First, let me start at the beginning. It's Thursday, so you know I was at Snookers. The DJ Raw Dawg played, "I Need Love" by LL CoolJ, and Cupcake sang the song for 45 minutes. Actually, to say she sang the song is an overstatement. She simply would repeat, "I Need Love" for 45 minutes. Randomly. Again, I'll say it; 45 minutes!
Anyway, I began to think "I need love". I was temporarily caught up in feelings. I was being real cat. You know the 23rd of December made 2 years since Claude and I broke up. When the day came I didn't even notice it. To be honest, I didn't notice it had past until the 27th!
The thing I remember the most, in addition to crying in the car when I was driving home and playing "Blame Game" on repeat (which is pretty fucking funny now that I look back at it), was Ashley telling me, "I know what I'm saying right now won't make sense until later on but, in time, you'll be ok. It just takes time". I never thought I'd get over it, but I did. I think Nicole took the break-up harder that I did...she still gets angry when she hears her name, and she'll tear up if I happen to tell a story about the time we were together; but I digress.
I think that bitch put me in a trance by repeating, "I need love" because I started thinking about all the shit that I did when Claude and I were together, and all the shit that normal people do when In a relationship.
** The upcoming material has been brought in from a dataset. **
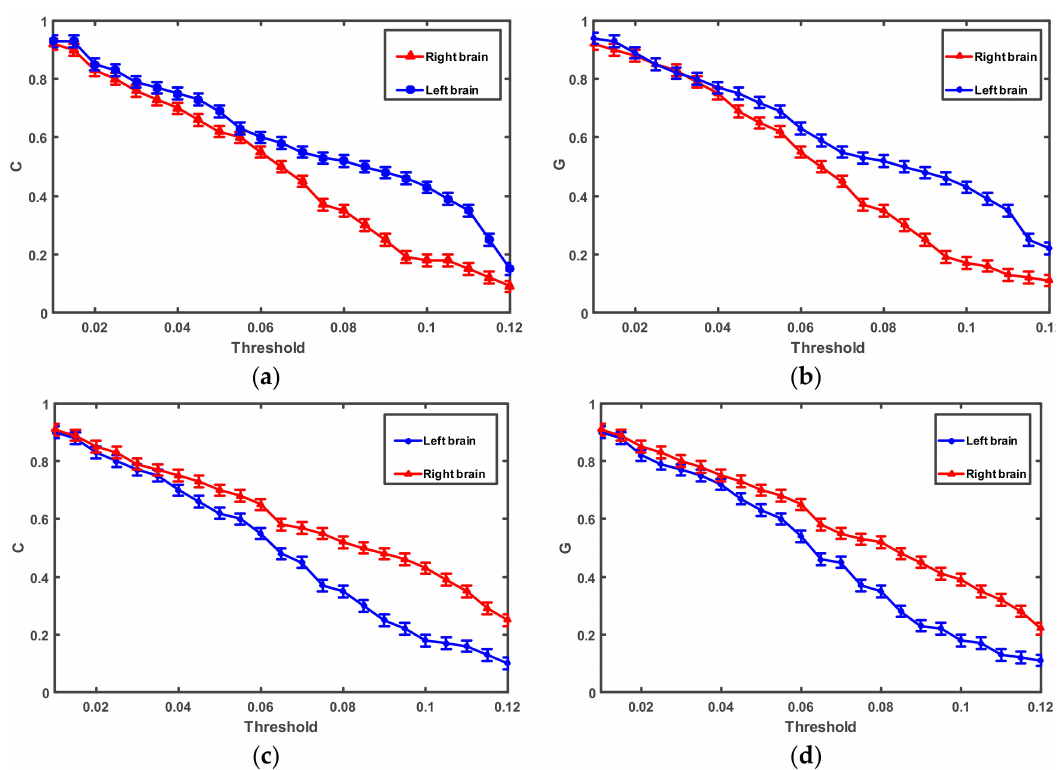
Figure 4. ( a ) Mean clustering coefficient (C) as a threshold when moved to the right; ( b ) mean global efficiency (G) as a threshold when moved to the right; ( c ) mean C as a threshold when moved to the left; ( d ) mean G as a threshold when moved to the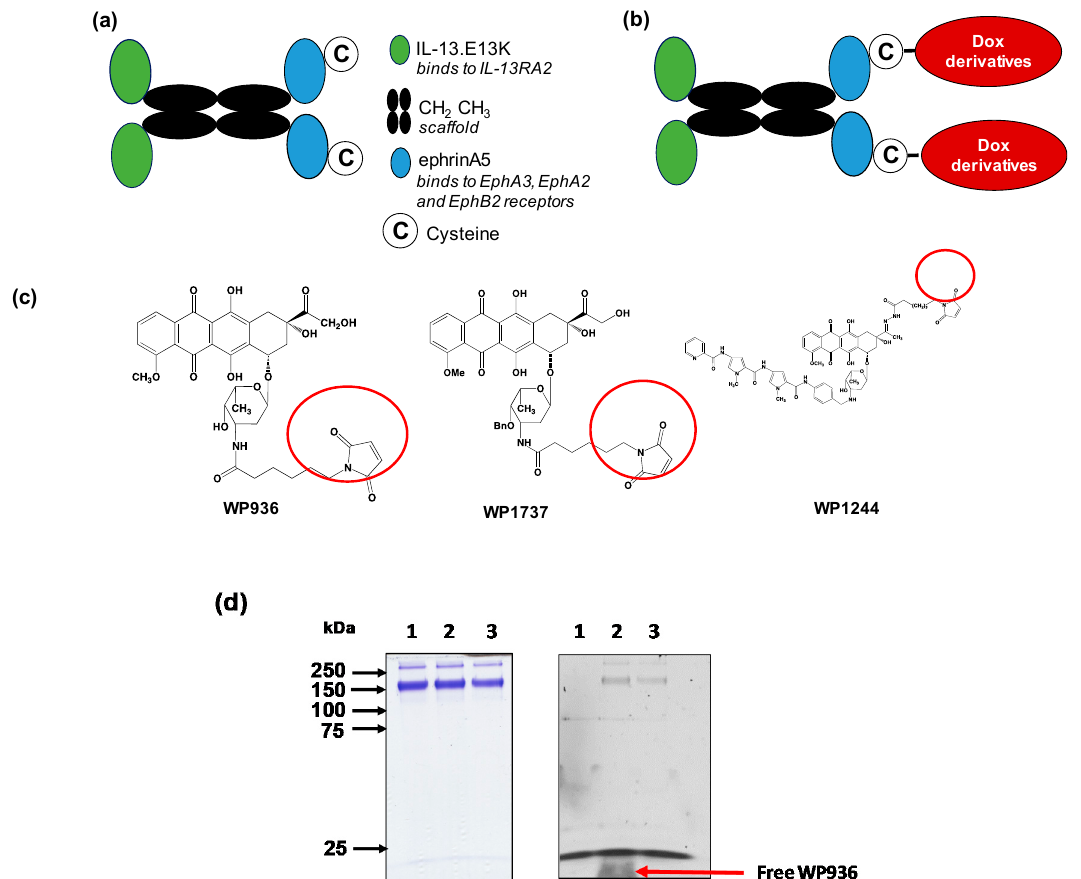
Figure 1. Dox derivatives conjugation to QUAD 3.0. ( a ) A schematic of the QUAD 3.0 protein showing the CH 2 CH 3 domains of the human IgG1 used as a scaffold. IL-13.E13K, a modified version of the IL-13 ligand, is present in the N-terminal of the molecule and ephrinA5 along with a cysteine present in the C-terminal end of the molecule; ( b ) A schematic of the conjugation of Dox derivatives to the QUAD 3.0 molecule; ( c ) The structure of the three Dox derivatives used in the study that are thiol reactive (circled) and form a stable thioether bond with the thiol present in the cysteine residue; ( d ) SDS-PAGE (left panel) and corresponding fluorescent image the same gel (right panel) of QUAD 3.0 (lane 1) and its QUAD 3.0-WP936 conjugate before (lane 2) and after the removal of excess unconjugated WP936 using a Zeba desalting column (lane 3). To detect the fluorescently labeled protein, the gel was scanned using an Amersham AI 600RGB digital scanner.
Can't lie, I got depressed for like 45 seconds. I had to stop myself because I realized that I probably don't wouldn't know how the fuck to function in a relationship
When I started dating Claude I was 20 years old. I was naïve as hell. That was my first real, and I mean real adult, relationship. I've grown up so much since that relationship started, and ended, that I don't know if I truly know to be in a healthy adult relationship. What the fuck does that mean? Healthy relationship? That's so fucking oxymoron if I've ever heard one.
The rules have changed. When I was younger the dude didn't need much. We were both just starting out so while we had standards, they weren't placed as high as they are now. I'm in my mid-twenties. The time when it was acceptable to fall in love/like with the bad boy that stays in his grandmother/mother's basement, sells weed and had a big dick, is over.
Ok, maybe if he had a big dick, but he has to at least have a job!